La nationalité est un bien d’une nature particulière et qu’on aurait tort de traiter à la légère. Il n’appartient pas à l’Etat, qui ne peut en disposer. Sa possession donne accès à la citoyenneté. Tout citoyen d’un pays en possède la nationalité. Et réciproquement, la nationalité n’appartient qu’aux citoyens.
Elle confère un certain nombre de droits et de devoirs. Parmi les droits : voter, sortir du pays et y revenir librement, ne pas en être expulsé ni extradé, bénéficier de soutiens sociaux et de l’éducation. Parmi les devoirs : être appelé pour défendre le pays. Payer l’impôt, en revanche, est aussi demandé à des résidents étrangers.
La nationalité est un bien qu’on ne peut ni vendre ni abandonner. Et même quand on acquiert une autre nationalité, on ne perd pas la première. Elle se transmet par héritage et se multiplie en autant de membres de la famille. C’est un bien étrange, dont la valeur ne dépend pas de sa rareté, car il peut en avoir une grande alors qu’il peut être produit à l’infini.
La façon dont ont évolué ce concept et son économie est révélatrice des enjeux qui nous attendent. Pendant des millénaires, les hommes étaient nomades et les frontières, inexistantes. La citoyenneté n’avait aucun sens, la nationalité était sans valeur. Puis les frontières se sont fixées, les habitants de chaque pays ont eu alors des devoirs de citoyens. Très peu, sinon dans l’élite militaire puis marchande, en ont eu les droits, octroyés bien plus tard à l’intégralité des nationaux, dans de nombreux pays, mais pas tous – les femmes, par exemple, en sont encore souvent privées.
La nationalité est donc devenue un bien essentiel, un attribut de toute personne humaine. Il est même de plus en plus fréquent d’en avoir plusieurs. C’est aussi devenue un bien marchand, qu’on peut se procurer auprès de l’Etat, qui a le monopole de sa production, soit illégalement par la corruption de fonctionnaires, soit légalement en s’engageant à investir une certaine somme dans le pays, soit, tout aussi légalement, sans payer, après avoir apporté la preuve d’un réel désir d’intégration.
Certaines nationalités sont des propriétés de valeur ; d’autres sont une charge telle que leurs détenteurs préfèrent les abandonner et quitter leur pays d’origine. Un nombre croissant de gens auront bientôt renoncé à leur nationalité sans en avoir acquis une autre. Nous allons donc assister à une concentration de la demande vers un petit nombre de produits, que leurs propriétaires ne voudront pas partager, même si cela ne les prive de rien. On verra se réduire la disponibilité des nationalités recherchées pour ceux qui n’auront pas les moyens de se les offrir. Cela va cesser d’être un bien essentiel pour devenir un bien de luxe.
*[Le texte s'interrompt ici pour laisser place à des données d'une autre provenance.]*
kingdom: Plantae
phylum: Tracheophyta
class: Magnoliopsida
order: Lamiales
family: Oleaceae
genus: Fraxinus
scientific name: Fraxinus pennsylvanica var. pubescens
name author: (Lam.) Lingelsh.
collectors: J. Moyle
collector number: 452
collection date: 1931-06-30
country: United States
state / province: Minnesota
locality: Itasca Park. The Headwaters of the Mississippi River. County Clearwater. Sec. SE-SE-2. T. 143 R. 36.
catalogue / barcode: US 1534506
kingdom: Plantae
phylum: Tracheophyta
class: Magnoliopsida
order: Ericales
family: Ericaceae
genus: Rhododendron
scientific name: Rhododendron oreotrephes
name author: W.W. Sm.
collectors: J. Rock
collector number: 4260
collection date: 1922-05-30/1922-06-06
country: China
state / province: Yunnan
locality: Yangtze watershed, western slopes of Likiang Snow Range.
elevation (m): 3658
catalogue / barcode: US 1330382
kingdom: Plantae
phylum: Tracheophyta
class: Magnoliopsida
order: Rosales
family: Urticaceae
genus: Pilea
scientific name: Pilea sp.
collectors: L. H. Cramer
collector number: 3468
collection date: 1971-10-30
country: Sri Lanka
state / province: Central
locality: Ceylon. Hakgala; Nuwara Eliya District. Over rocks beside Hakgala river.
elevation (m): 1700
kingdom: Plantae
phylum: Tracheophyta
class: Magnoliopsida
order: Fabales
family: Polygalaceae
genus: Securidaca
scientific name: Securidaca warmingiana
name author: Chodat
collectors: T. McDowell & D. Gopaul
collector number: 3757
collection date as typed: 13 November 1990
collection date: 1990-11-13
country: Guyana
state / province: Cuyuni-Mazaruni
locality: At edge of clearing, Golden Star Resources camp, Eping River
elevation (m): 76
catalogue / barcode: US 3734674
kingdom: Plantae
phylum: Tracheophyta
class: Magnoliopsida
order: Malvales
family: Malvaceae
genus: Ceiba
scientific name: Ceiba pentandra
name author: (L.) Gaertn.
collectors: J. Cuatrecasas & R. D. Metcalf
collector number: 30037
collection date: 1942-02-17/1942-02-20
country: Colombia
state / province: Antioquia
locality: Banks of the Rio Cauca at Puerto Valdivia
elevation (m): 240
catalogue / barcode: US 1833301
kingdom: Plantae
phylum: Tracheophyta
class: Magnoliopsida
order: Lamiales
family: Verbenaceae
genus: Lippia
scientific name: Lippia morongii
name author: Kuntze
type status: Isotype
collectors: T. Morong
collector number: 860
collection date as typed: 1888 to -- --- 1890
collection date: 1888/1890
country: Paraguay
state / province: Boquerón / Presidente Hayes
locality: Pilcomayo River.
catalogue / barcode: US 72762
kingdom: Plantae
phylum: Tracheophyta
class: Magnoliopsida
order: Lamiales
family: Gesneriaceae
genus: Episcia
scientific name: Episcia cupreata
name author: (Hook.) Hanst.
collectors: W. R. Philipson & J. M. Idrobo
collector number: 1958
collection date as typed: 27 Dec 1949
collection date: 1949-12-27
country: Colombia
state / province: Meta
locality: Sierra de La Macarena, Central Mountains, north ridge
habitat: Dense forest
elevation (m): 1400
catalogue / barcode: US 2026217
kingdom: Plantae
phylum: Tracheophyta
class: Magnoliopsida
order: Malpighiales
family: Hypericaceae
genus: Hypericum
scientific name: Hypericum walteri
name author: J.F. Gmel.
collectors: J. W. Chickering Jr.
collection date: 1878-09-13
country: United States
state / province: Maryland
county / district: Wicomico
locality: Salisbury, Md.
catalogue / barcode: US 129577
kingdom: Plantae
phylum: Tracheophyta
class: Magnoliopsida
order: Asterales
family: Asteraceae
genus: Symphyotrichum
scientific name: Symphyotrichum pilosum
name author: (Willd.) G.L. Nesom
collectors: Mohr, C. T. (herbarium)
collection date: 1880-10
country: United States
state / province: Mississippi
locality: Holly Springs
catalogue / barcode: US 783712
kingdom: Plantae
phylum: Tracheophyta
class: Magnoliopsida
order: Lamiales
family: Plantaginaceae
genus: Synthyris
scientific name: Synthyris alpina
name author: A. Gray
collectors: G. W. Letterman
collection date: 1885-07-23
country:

S’ensuivra une hausse de la valeur de certaines nationalités et une disparition totale de nombreuses autres, beaucoup d’apatrides étant créés au passage.
Il n’est pas tolérable de laisser des êtres humains sans la protection d’une identité leur garantissant une reconnaissance de droits minimaux et les protégeant contre l’exploitation. Il n’est pas non plus tolérable qu’un Etat ou un gouvernement, par nature provisoires, puissent retirer à qui que ce soit un tel bien, par nature définitif et transmissible à ses descendants. La nationalité, comme l’air, l’eau, la santé ou l’éducation, est un attribut de la condition humaine. Chaque homme doit avoir droit à ce service de base.
Dans un monde bien fait, et qui existera un jour, tout apatride recevra un passeport de « citoyen du monde » lui offrant une existence juridique, la protection des conventions internationales sur l’exploitation des êtres humains et le droit de circuler. Pas un vague certificat de « sans patrie », infamant, mais un vrai passeport, établi au nom de l’Organisation des Nations unies, que nul ne pourra retirer. Dans un monde encore mieux fait, chacun d’entre nous pourra demander, en plus du sien, un tel passeport. Un jour viendra, alors, où la moitié de l’humanité en sera dotée. Et tout changera.
Dans un monde un peu moins bien fait, et en attendant, tout réfugié ou migrant en situation régulière sur le territoire européen devrait avoir un passeport établi au nom de l’Union Européenne. Et chaque citoyen d’un pays européen aurait droit automatiquement à un tel passeport continental. On verrait aux aéroports le panneau « passeport européen » remplacer celui de « passeport d’un pays de l’union ». Le débat sur la déchéance de la nationalité retrouverait alors sa vraie place : au musée des fausses bonnes idées et des vraies malhonnêtetés éthiques.